* Assignment *
Answer these questions using the horror analysis introduction below:
1. In what year was Existentialism and Art-Horror published?
2. Which three main emotions does the horror analysis introduction say are evoked when viewing art-horror?
3. Who wrote The Nature of Horror?

BEGIN Provided text

Intro to Horror Analysis

Why do we seek out horror movies, stories, and art to scare ourselves?  Is it our own curiosity or a need for feeling diverse emotions that drive us towards fear?  Stuart Hanscomb attempts to answer not only those questions, but also how existentialism, disgust, monsters, and more ideas contribute to our consumption of the horror genre in his title Existentialism and Art-Horror (published 2010).  Hanscomb tries to answer what Katerina Batinaki later deemed The Paradox of Horror (published 2012) and other aspects of horror Noël Carrol touches on in The Nature of Horror (published 1987).  Using these three crucial papers and various examples in the form of short stories and movies, this analysis should give the reader a better summary of these papers and the questions they try to answer.  To be a proper summary, the outline will be simplified into four compressed points.  In this paper you’ll learn about monsters and the symbolism they have in art-horror.  Monsters can represent certain fears humanity as a whole has.  But monsters can represent political views, people, ideas, and diseases.  Interstitial monsters, another reoccurring theme, are very prevalent throughout most horror stories and horror analysis.  There’s a niche of creatures that scare us the most when they aren’t exactly human or too far-fetched to exist.  It all ties in to the uncanny valley, and many authors exploit this common fear all the time.  Emotions, as one would expect, have a lot riding on them to carry out a truly terrifying feeling.  The main emotions evoked when viewing art-horror are fear (duh), anxiety, and disgust.  They can be combined to make us feel differently and broken down into very basic terms.  You can’t have a good story without inciting emotions, and horror is no exception to this.  The final piece that will be covered in this outline will be our human responses to horror predicaments.  In other words, how we react in or reading about situations that are frightening.  They can be jump scares like those used in a variety of video games and movies or more psychological horrors.  Psychological horrors being monsters or ideas that haunt us give us a constant state of fear.  The big four points presented just briefly here will be elaborated in this analysis paper, but even from the few sentences I hope you are able to see their power in art-horror already.  They’ll be used to answer the hook questions and explain the existentialism of art-horror.

END Provided text
BEGIN The data

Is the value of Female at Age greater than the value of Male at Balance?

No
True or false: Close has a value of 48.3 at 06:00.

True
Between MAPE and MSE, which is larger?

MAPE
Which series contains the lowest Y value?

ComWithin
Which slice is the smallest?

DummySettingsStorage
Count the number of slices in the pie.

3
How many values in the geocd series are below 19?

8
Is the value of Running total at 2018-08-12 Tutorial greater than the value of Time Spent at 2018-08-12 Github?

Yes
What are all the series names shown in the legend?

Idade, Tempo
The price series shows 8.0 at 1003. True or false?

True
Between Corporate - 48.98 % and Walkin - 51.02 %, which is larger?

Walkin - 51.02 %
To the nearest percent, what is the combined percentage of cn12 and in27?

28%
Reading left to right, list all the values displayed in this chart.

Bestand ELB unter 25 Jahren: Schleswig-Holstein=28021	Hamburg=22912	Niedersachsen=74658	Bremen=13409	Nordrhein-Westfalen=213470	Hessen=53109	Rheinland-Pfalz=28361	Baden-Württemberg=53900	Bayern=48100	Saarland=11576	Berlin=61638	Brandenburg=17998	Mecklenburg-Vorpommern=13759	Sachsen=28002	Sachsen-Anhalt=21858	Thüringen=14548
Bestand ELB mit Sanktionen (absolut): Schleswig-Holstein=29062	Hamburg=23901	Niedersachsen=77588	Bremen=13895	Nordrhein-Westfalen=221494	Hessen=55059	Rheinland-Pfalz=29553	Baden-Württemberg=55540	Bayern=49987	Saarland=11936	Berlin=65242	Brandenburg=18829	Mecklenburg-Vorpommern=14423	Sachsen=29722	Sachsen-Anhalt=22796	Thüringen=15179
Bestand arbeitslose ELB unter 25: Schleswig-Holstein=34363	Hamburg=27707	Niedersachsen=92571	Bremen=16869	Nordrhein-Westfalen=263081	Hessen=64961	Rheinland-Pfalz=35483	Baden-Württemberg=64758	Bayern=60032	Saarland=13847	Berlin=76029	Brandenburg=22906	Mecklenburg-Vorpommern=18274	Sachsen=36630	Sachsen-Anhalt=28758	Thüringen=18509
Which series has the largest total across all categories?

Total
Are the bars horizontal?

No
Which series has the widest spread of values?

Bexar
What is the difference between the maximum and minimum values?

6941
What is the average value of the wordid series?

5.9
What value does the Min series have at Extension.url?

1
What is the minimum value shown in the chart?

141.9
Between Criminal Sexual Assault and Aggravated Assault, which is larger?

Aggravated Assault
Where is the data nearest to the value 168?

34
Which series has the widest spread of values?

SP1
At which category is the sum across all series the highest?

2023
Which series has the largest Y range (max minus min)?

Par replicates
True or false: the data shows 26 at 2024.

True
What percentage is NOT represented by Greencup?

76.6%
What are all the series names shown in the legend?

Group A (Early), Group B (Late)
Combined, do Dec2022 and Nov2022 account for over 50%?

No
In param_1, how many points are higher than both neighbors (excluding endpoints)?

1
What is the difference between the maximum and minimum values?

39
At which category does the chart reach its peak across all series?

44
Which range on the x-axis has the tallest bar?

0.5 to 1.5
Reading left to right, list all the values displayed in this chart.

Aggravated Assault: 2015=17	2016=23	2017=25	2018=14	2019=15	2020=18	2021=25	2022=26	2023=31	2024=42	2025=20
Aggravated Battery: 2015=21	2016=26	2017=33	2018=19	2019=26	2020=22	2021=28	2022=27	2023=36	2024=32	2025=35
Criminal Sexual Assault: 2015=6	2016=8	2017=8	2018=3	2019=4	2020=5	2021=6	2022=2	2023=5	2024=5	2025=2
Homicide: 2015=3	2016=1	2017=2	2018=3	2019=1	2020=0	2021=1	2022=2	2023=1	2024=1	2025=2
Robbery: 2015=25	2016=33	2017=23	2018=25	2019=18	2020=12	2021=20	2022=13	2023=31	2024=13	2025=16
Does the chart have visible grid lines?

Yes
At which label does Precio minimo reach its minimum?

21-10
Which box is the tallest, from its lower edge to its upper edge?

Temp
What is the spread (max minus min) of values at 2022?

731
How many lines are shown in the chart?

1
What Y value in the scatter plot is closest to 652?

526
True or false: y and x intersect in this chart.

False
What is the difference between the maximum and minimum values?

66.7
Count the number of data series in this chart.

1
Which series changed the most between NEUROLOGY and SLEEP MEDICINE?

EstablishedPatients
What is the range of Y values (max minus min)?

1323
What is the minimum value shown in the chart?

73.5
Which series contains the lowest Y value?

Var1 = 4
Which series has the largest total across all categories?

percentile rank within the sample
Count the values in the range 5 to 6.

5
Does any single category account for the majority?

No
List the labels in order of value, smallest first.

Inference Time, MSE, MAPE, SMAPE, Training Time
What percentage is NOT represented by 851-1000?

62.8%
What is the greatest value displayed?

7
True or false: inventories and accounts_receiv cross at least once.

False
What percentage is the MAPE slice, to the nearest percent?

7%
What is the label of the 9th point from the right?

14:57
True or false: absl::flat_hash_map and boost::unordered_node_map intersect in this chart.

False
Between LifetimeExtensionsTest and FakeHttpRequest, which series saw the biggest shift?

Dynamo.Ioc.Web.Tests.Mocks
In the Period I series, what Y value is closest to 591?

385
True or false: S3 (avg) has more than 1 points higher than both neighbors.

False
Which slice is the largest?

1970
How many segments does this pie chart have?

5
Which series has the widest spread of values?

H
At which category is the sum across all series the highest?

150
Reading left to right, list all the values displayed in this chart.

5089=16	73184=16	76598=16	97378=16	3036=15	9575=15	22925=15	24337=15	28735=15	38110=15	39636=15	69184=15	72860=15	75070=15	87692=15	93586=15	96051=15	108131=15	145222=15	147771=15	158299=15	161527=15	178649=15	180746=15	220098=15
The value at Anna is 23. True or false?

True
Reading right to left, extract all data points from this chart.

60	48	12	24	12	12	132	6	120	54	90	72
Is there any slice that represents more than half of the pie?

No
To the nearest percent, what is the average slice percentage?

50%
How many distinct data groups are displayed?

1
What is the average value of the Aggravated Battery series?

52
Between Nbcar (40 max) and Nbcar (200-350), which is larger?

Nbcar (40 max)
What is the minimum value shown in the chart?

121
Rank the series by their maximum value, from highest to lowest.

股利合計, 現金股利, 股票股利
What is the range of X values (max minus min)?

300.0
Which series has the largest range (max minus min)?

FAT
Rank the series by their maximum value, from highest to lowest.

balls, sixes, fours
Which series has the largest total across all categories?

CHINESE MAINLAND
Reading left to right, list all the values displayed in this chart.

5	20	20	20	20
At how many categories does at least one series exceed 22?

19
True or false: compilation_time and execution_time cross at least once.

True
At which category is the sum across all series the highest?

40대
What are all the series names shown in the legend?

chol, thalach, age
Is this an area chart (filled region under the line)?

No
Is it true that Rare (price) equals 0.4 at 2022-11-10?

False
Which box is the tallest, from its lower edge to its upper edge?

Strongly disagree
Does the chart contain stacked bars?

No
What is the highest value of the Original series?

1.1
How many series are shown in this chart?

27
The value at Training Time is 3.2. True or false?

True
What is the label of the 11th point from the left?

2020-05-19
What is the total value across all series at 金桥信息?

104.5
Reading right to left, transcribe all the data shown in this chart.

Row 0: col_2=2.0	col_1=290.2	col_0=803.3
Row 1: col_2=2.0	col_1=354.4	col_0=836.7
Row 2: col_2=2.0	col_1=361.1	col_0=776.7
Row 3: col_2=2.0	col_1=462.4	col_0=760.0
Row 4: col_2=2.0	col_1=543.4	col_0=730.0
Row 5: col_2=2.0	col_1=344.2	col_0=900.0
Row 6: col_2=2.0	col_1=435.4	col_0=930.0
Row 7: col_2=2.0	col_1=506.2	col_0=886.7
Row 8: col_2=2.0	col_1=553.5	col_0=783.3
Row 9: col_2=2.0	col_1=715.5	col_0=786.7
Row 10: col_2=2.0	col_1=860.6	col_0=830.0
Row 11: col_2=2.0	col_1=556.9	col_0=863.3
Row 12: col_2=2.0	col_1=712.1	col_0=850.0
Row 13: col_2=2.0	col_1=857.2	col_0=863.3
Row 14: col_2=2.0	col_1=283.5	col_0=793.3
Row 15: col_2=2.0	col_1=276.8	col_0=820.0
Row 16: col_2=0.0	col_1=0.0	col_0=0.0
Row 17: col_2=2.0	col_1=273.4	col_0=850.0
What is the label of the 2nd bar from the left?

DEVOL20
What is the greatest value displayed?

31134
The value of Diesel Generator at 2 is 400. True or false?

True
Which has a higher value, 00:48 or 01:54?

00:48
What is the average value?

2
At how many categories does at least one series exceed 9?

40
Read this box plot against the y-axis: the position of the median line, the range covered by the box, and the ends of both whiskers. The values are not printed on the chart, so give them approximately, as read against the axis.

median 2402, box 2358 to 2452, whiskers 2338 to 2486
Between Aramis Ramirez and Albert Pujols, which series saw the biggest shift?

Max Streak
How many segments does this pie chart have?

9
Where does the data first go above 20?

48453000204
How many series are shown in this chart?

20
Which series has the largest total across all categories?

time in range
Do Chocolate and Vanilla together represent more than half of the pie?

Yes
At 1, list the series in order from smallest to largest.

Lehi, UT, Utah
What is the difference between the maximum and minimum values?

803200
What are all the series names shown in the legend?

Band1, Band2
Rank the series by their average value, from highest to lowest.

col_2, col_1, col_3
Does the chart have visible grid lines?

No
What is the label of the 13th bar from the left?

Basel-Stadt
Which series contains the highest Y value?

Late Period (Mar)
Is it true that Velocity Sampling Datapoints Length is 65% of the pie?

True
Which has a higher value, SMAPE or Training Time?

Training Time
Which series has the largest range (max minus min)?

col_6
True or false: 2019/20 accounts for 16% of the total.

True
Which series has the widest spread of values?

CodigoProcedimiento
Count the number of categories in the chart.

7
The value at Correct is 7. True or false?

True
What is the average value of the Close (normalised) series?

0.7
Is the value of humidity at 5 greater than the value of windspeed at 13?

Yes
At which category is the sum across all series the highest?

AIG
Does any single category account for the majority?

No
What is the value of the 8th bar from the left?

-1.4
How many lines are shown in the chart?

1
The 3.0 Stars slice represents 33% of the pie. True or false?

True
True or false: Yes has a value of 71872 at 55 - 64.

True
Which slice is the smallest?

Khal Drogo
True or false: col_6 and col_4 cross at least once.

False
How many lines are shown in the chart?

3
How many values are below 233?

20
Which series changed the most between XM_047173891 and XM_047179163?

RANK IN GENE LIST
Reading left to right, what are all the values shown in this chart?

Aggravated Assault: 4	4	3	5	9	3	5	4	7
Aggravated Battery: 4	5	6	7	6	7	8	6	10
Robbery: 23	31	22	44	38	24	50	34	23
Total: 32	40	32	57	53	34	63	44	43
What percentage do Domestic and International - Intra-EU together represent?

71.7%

END The data

* Exercise solution *
1. 2010
2. Fear, anxiety, and disgust
3. Noël Carrol